WHAT YOU NEED TO DO:
Find each line below that includes "botanist", then copy it.

Change listing data

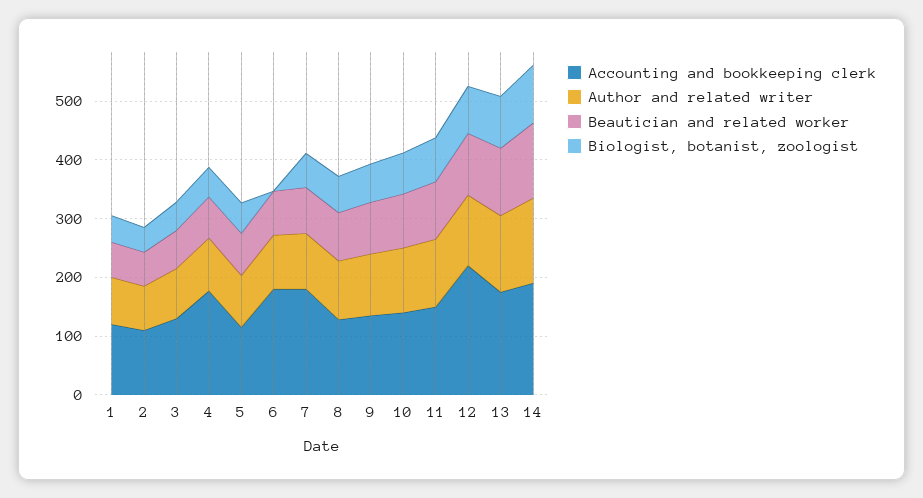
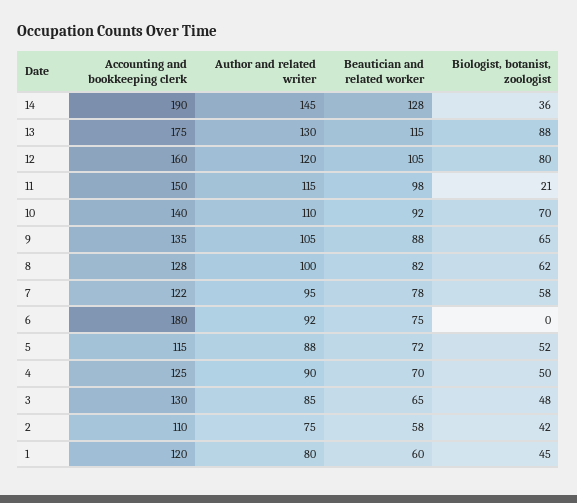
Accounting and bookkeeping clerk, 4: 180 -> 125
Accounting and bookkeeping clerk, 7: 180 -> 122
Biologist, botanist, zoologist, 11: 80 -> 21
Accounting and bookkeeping clerk, 12: 220 -> 160
Biologist, botanist, zoologist, 14: 100 -> 36

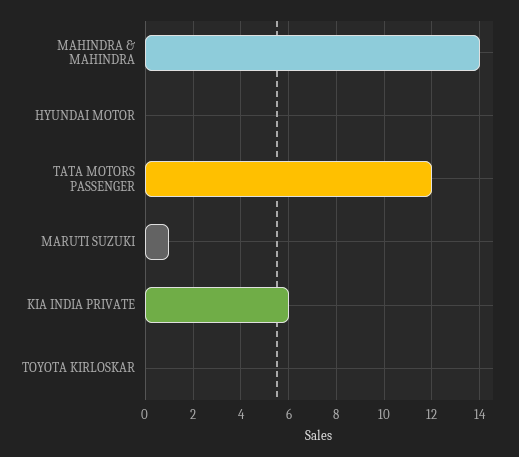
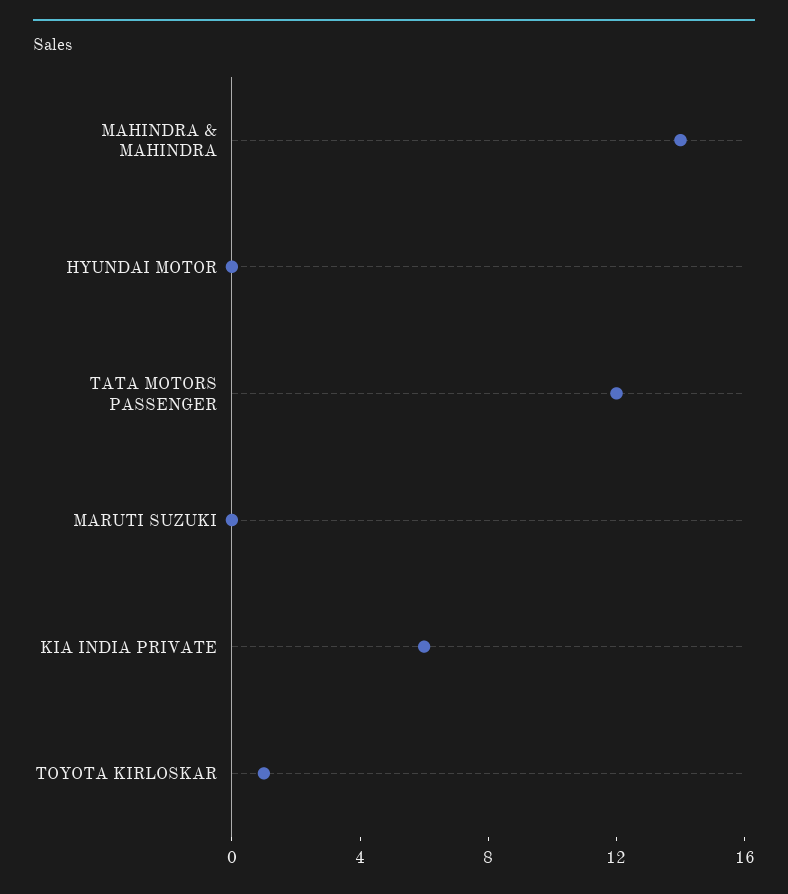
MARUTI SUZUKI: 1 -> 0
TOYOTA KIRLOSKAR: 0 -> 1

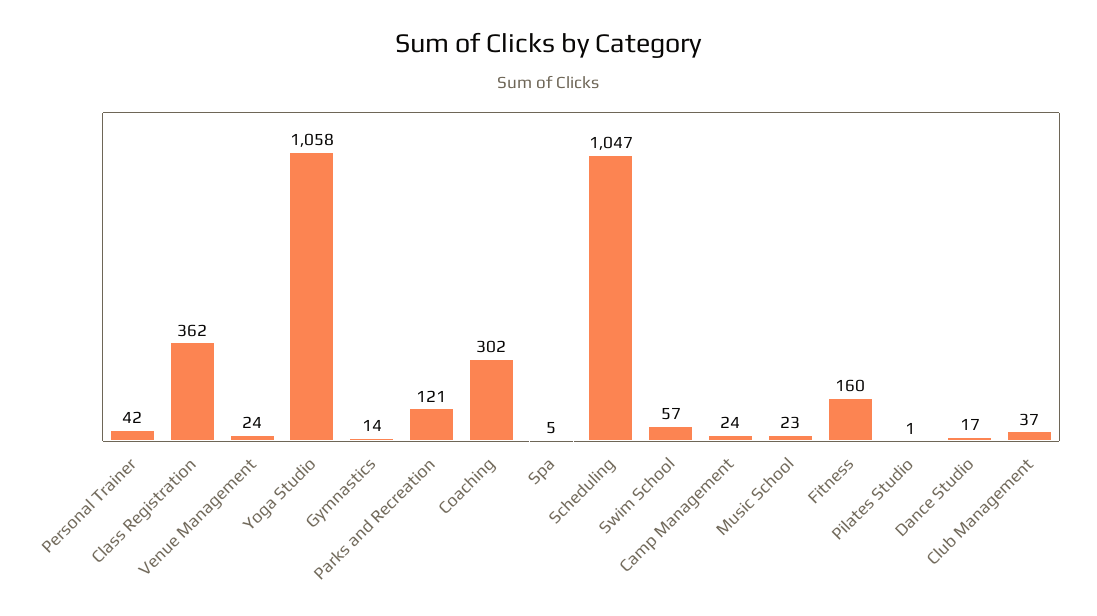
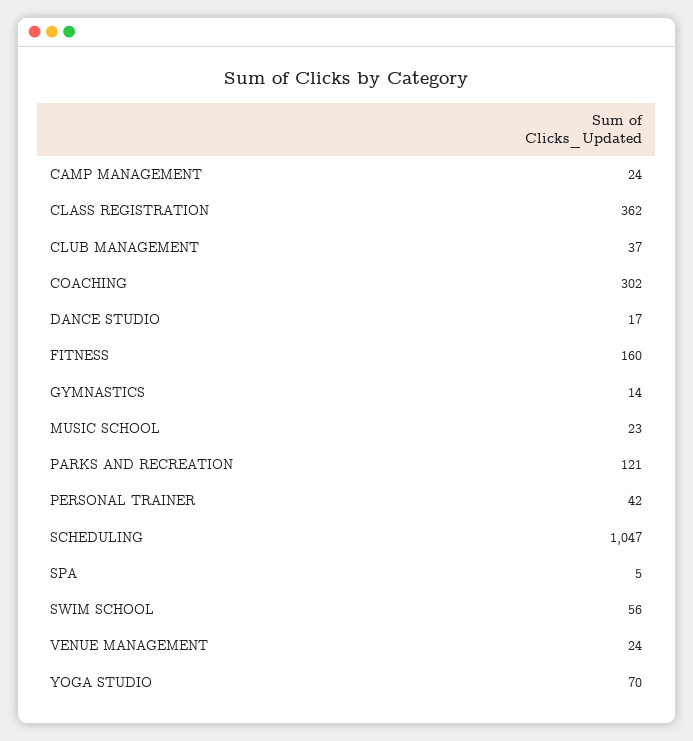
Yoga Studio: 1058 -> 70
Swim School: 57 -> 56
Pilates Studio: 1 -> none

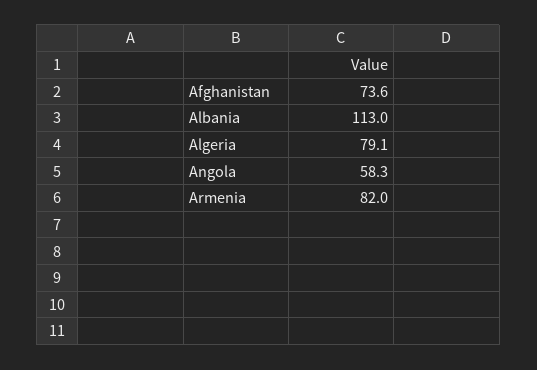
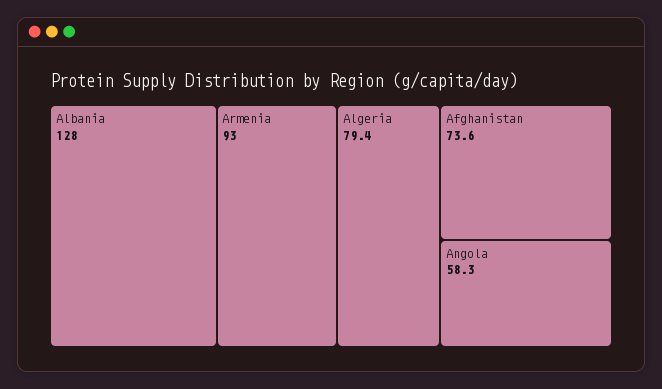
Albania: 113 -> 128
Algeria: 79.1 -> 79.4
Armenia: 82 -> 93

ANSWER TO THIS PROBLEM:
Biologist, botanist, zoologist, 11: 80 -> 21
Biologist, botanist, zoologist, 14: 100 -> 36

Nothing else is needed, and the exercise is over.